- Problem description -
List every distinct username that posts in the Tomaso Albinoni forum thread below, in order of first appearance and with each name given once.

- Passage shown -
━━━━━━━━━━

# Tomaso Albinoni



## neoshredder

Seriously no thread for this very enjoyable music from this composer? I got the Complete Concertos from I Musici. That comes with the classic Adagio piece.


----------



## tdc

I'm not overly familiar with this composer aside from the famous Adagio which I believe has been shown by modern scholars to not have actually been composed by Albinoni. (The work is likely a modern fraud from what I've read). 

Any recommendations?


----------



## Art Rock

I would recommend exploring his oboe concertos.


----------



## mmsbls

His Concertos in OP 5,7, and 9 are wonderful. Both the oboe and violin works are beautiful. As with much Baroque music, many works sound rather similar, but I frequently sample from these works when I'm in the mood for Baroque.


----------



## ComposerOfAvantGarde

I don't like that modern adagio thing. The oboe concertos are quite nice but I don't listen to Albinoni often.


----------



## neoshredder

Yeah I agree with the Oboe Concertos. They are amazing. Especially the second movement of No. 2 in D minor.


----------



## Llyranor

Any recommendations for HIP recordings of his concerti? I'm presently eyeing the Op9 one with Hogwood/AAM. I also see Standage has Op5/7/9/10, but they incomplete(?).

Op9/2's Adagio is out of this world!





Apparently it's fairly famous, but I've never heard it before (I believe I've only heard the spurious Adagio) - this seems like a nice gateway drug into the world of Albinoni, though. Recommendations?


----------



## neoshredder

Hearing Op. 10 for the first time. Some really interesting stuff.


----------



## Cheyenne

I have opus 2, 5, 7 and 9. Opus 1, 4, 6 and indeed 10 have also been recorded, but I could never find 3 and 8; and on some sites I can find apparently out of print recordings of one of his two surviving operas. He was one of my first favorites.


----------



## Blake

neoshredder said:


> Hearing Op. 10 for the first time. Some really interesting stuff.


Checking this out now, and it's very good.

━━━━━━━━━━

- Data to examine -
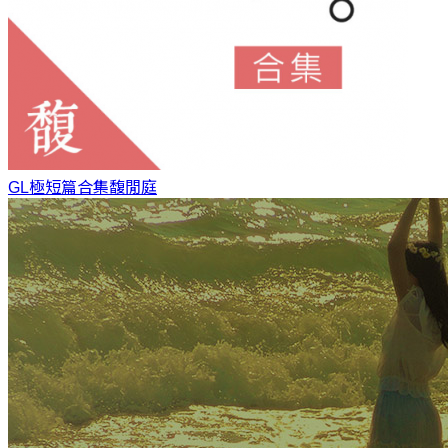
GL極短篇合集
馥閒庭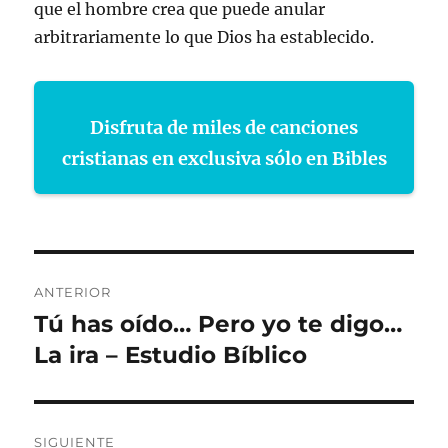
que el hombre crea que puede anular
arbitrariamente lo que Dios ha establecido.
Disfruta de miles de canciones
cristianas en exclusiva sólo en Bibles
Navegación
ANTERIOR
de
Tú has oído… Pero yo te digo…
Entrada
anterior:
La ira – Estudio Bíblico
entradas
SIGUIENTE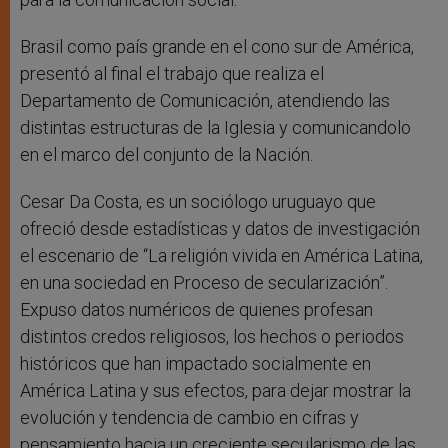
Brasil como país grande en el cono sur de América,
presentó al final el trabajo que realiza el
Departamento de Comunicación, atendiendo las
distintas estructuras de la Iglesia y comunicandolo
en el marco del conjunto de la Nación.
Cesar Da Costa, es un sociólogo uruguayo que
ofreció desde estadísticas y datos de investigación
el escenario de “La religión vivida en América Latina,
en una sociedad en Proceso de secularización”.
Expuso datos numéricos de quienes profesan
distintos credos religiosos, los hechos o periodos
históricos que han impactado socialmente en
América Latina y sus efectos, para dejar mostrar la
evolución y tendencia de cambio en cifras y
pensamiento hacia un creciente secularismo de las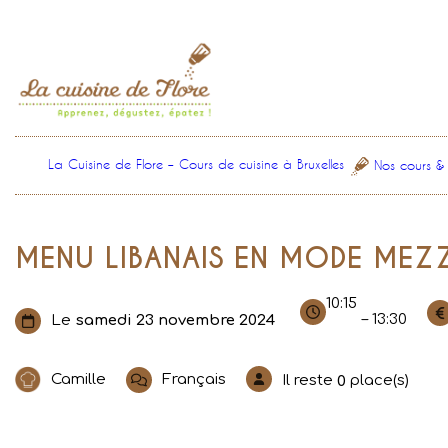
Aller
au
contenu
La Cuisine de Flore – Cours de cuisine à Bruxelles
Nos cours &
MENU LIBANAIS EN MODE MEZZ
10:15
– 13:30
Le
samedi 23 novembre 2024
Camille
Français
Il reste
place(s)
0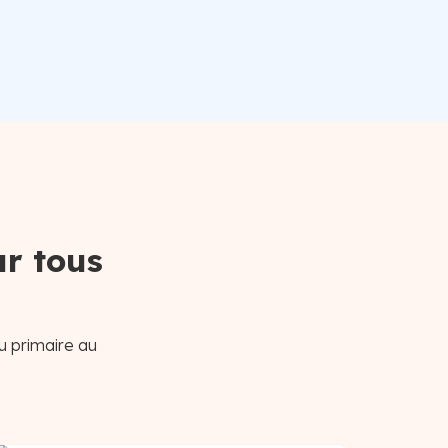
ur tous
u primaire au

━━━━━━━━━━

- Result of the task -
neoshredder
tdc
Art Rock
mmsbls
ComposerOfAvantGarde
Llyranor
Cheyenne
Blake